#### Stated goal
Substitute "distance" for every "dist" in the listing below, leaving everything else unchanged and omitting the pictures.

# Records for this task start

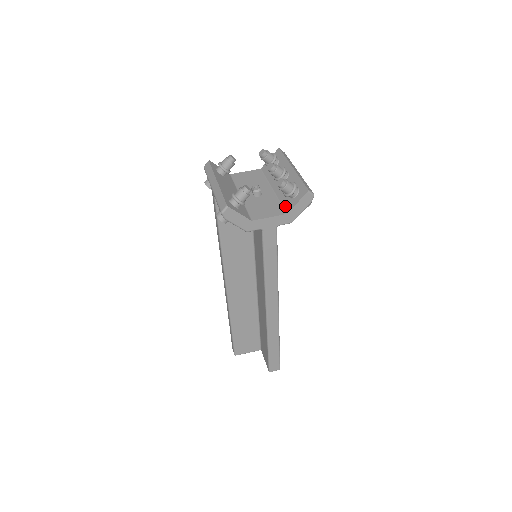
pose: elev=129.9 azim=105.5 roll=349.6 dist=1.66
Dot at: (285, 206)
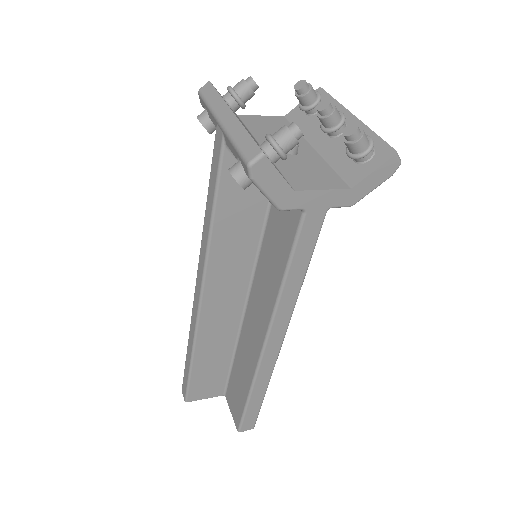
Dot at: (346, 175)
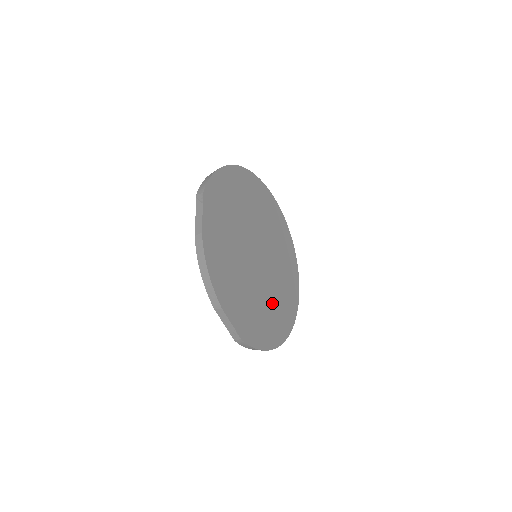
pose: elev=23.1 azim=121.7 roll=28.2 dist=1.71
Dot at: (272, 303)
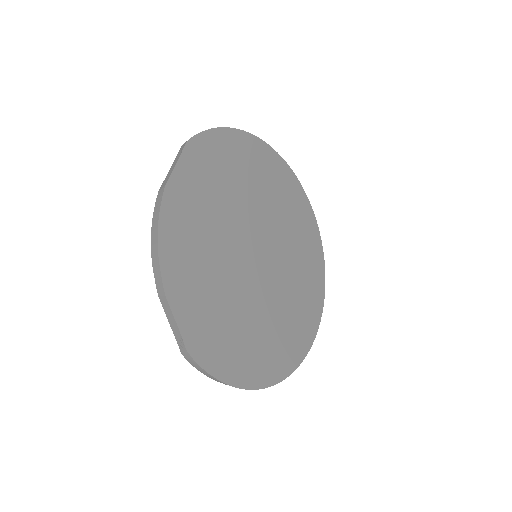
Dot at: (264, 326)
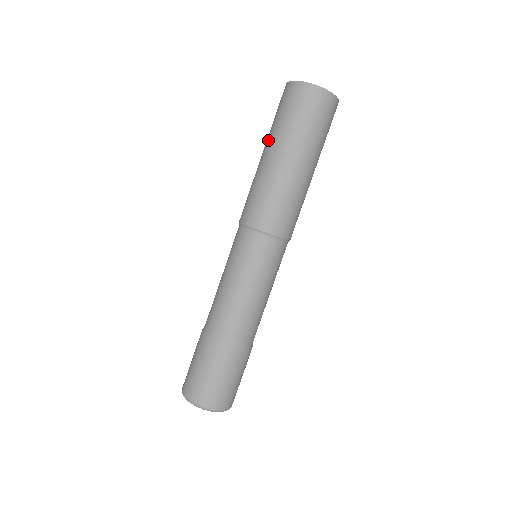
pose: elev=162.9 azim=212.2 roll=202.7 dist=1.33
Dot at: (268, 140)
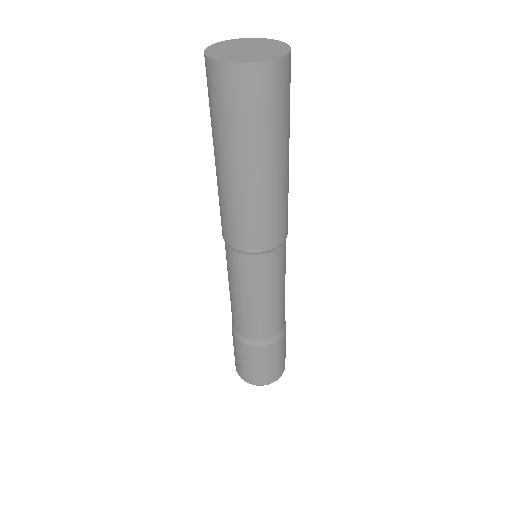
Dot at: occluded
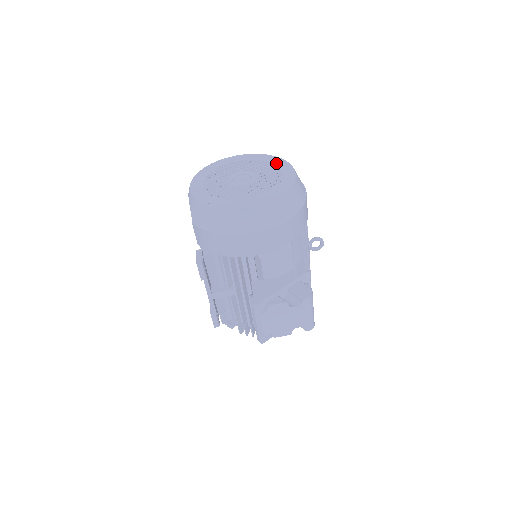
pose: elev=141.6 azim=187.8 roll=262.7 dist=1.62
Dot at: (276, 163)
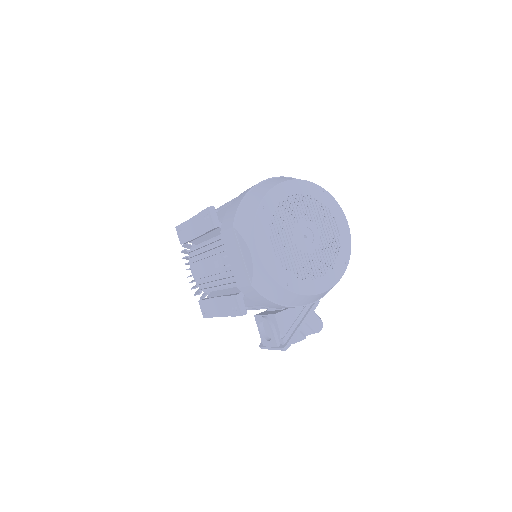
Dot at: (331, 208)
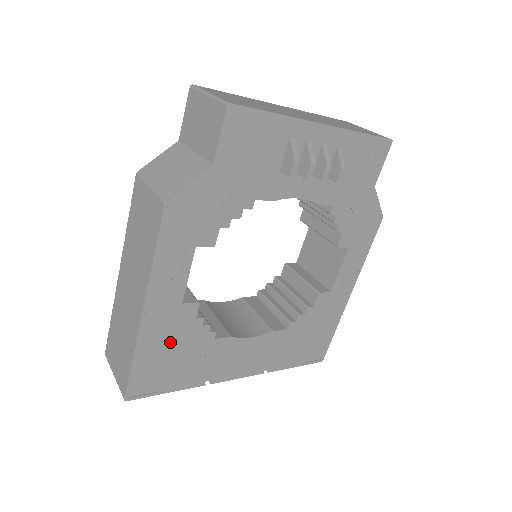
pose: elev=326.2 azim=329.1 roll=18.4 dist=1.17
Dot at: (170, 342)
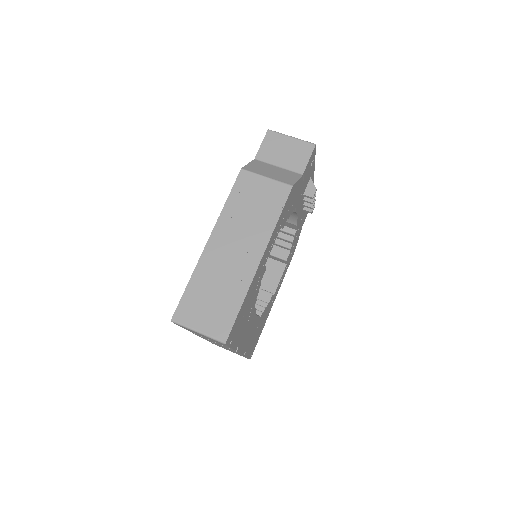
Dot at: (251, 296)
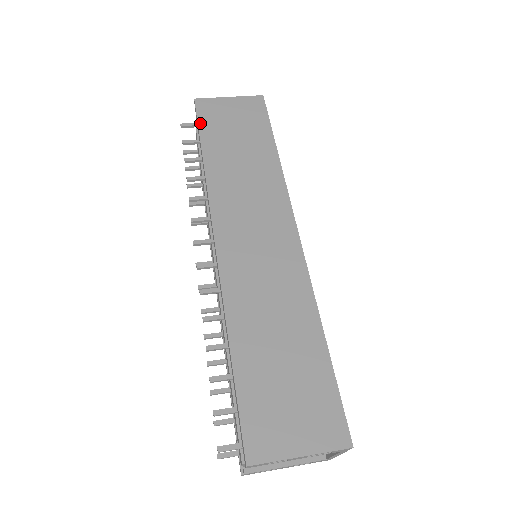
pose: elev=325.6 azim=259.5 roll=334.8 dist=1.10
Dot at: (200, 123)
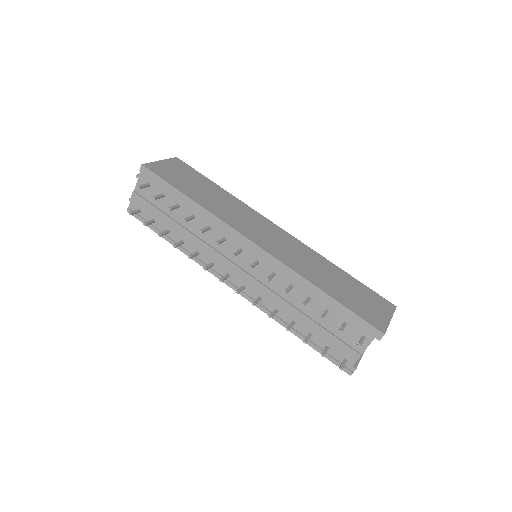
Dot at: (165, 179)
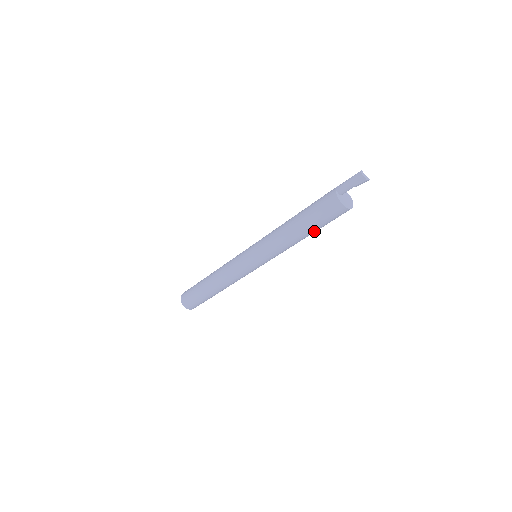
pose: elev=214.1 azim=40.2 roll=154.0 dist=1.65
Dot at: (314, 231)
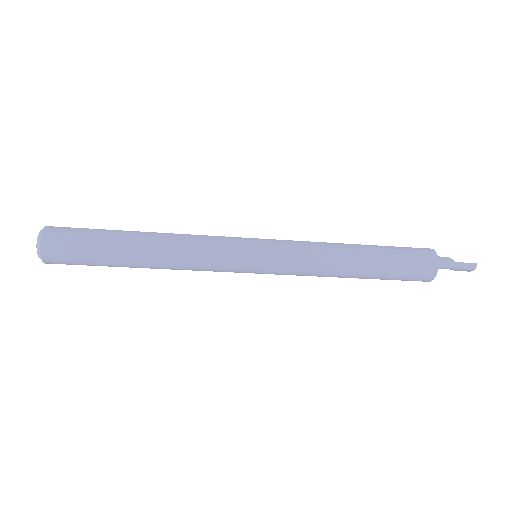
Dot at: occluded
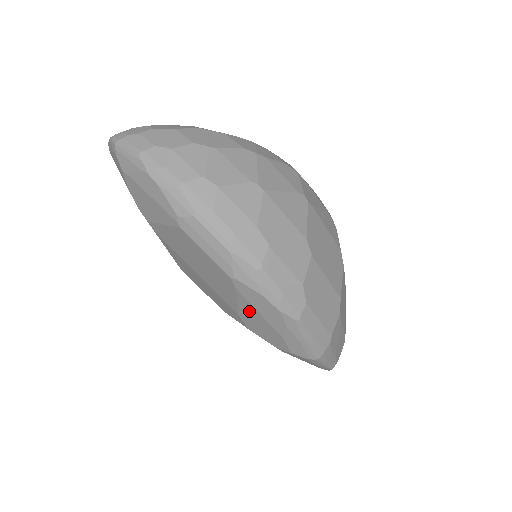
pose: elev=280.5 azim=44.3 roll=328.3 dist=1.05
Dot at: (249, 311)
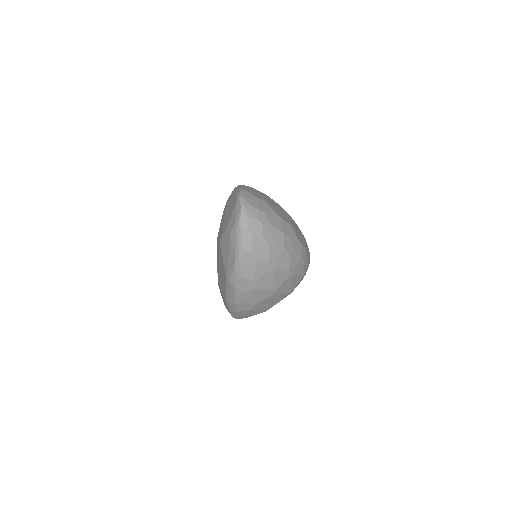
Dot at: occluded
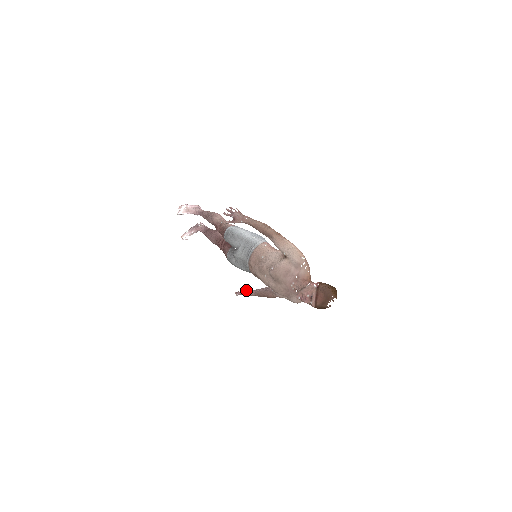
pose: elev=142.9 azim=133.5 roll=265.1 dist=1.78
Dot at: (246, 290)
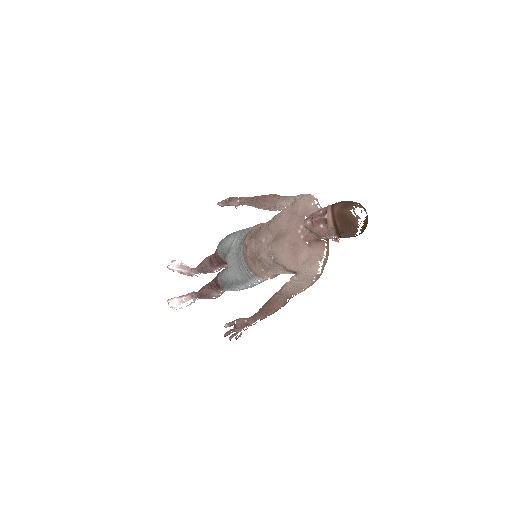
Dot at: (240, 319)
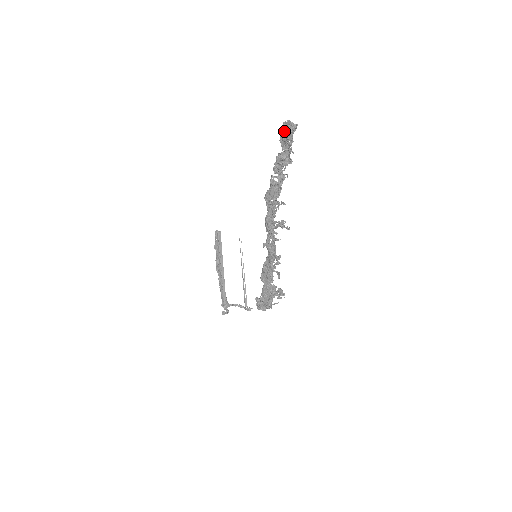
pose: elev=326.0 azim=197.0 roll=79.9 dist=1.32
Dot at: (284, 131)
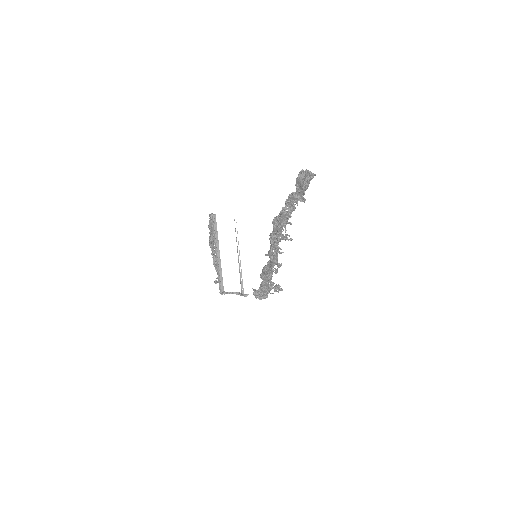
Dot at: (301, 178)
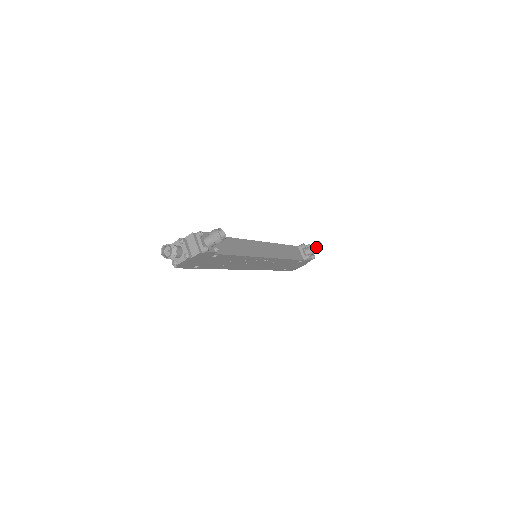
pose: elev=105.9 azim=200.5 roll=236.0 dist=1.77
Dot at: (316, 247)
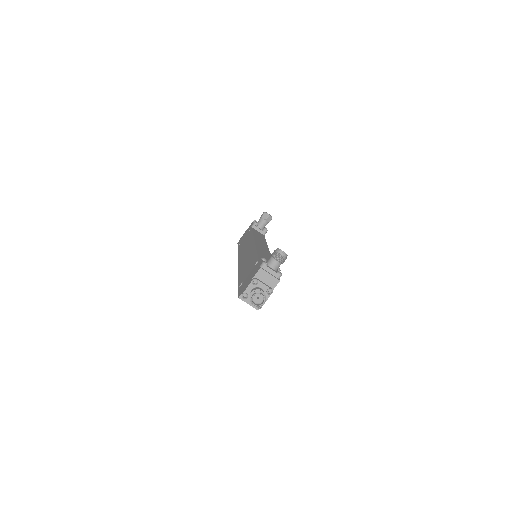
Dot at: (268, 218)
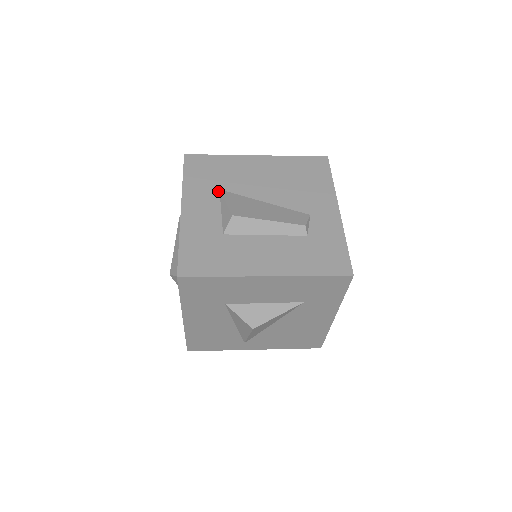
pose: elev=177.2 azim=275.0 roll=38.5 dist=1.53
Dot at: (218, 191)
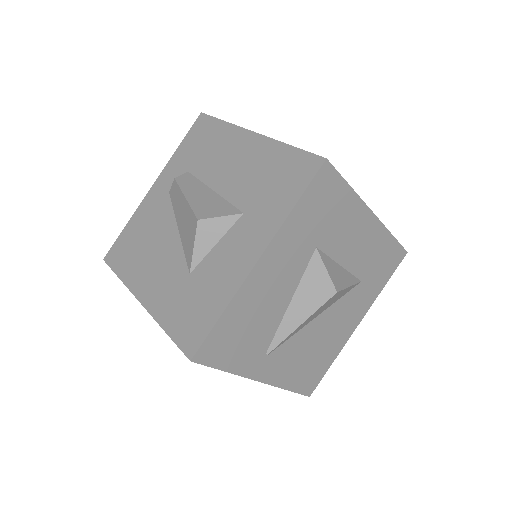
Dot at: occluded
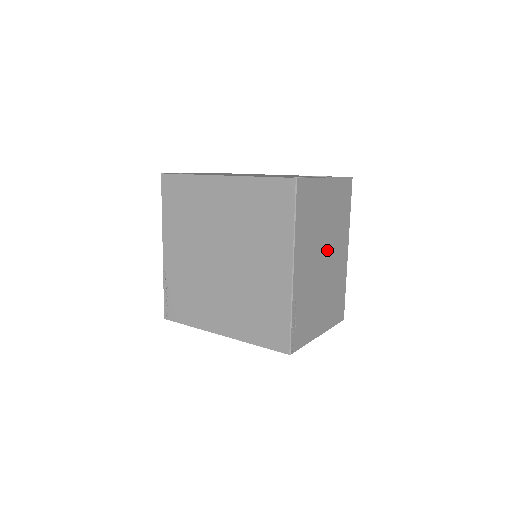
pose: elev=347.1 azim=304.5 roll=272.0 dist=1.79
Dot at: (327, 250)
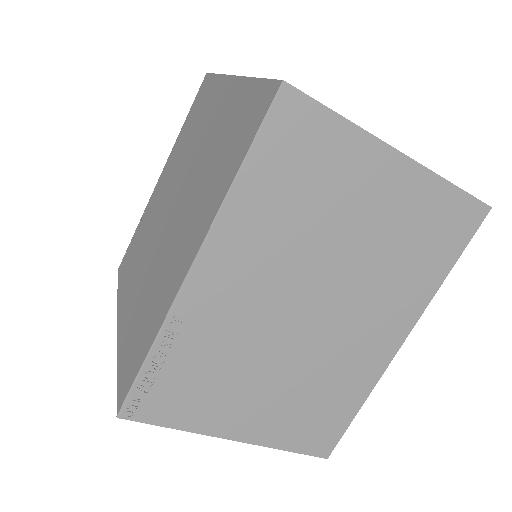
Dot at: (331, 299)
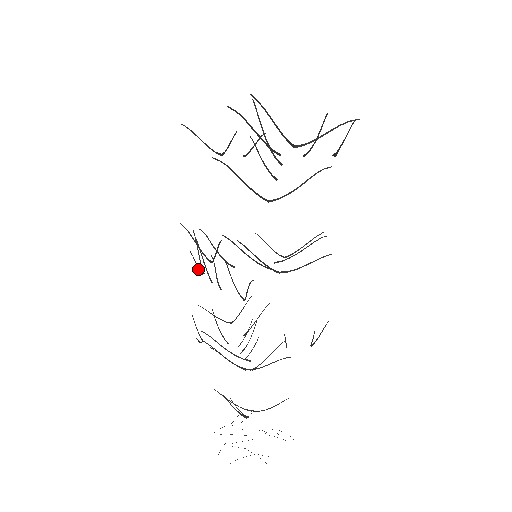
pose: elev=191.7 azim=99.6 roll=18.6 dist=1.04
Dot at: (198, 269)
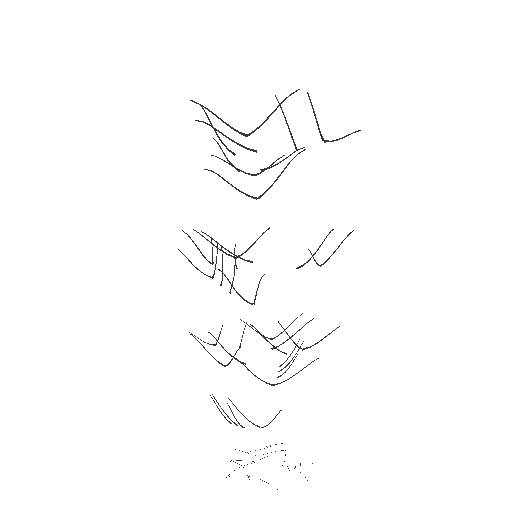
Dot at: occluded
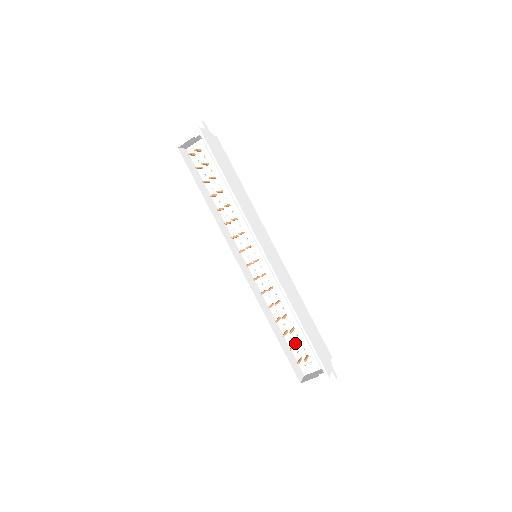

# Records for this task end

#### Task answer
pose: elev=129.9 azim=105.5 roll=349.6 distance=1.66
Dot at: (285, 206)
Dot at: (346, 175)
pose: elev=23.1 azim=121.7 roll=28.2 distance=1.71
Dot at: (272, 303)
Dot at: (264, 326)
pose: elev=162.9 azim=212.2 roll=202.7 distance=1.33
Dot at: (268, 140)
Dot at: occluded
pose: elev=141.6 azim=187.8 roll=262.7 distance=1.62
Dot at: (276, 163)
Dot at: (331, 208)
pose: elev=326.2 azim=329.1 roll=18.4 distance=1.17
Dot at: (170, 342)
Dot at: (251, 296)
pose: elev=325.6 azim=259.5 roll=334.8 distance=1.10
Dot at: (200, 123)
Dot at: (165, 179)
pose: elev=214.1 azim=40.2 roll=154.0 distance=1.65
Dot at: (314, 231)
Dot at: occluded
pose: elev=280.5 azim=44.3 roll=328.3 distance=1.05
Dot at: (249, 311)
Dot at: occluded
pose: elev=142.9 azim=133.5 roll=265.1 distance=1.78
Dot at: (246, 290)
Dot at: (240, 319)
pose: elev=326.0 azim=197.0 roll=79.9 distance=1.32
Dot at: (284, 131)
Dot at: (301, 178)
pose: elev=105.9 azim=200.5 roll=236.0 distance=1.77
Dot at: (316, 247)
Dot at: (268, 218)
pose: elev=177.2 azim=275.0 roll=38.5 distance=1.53
Dot at: (218, 191)
Dot at: occluded
pose: elev=347.1 azim=304.5 roll=272.0 distance=1.79
Dot at: (327, 250)
Dot at: (331, 299)
pose: elev=191.7 azim=99.6 roll=18.6 distance=1.04
Dot at: (198, 269)
Dot at: occluded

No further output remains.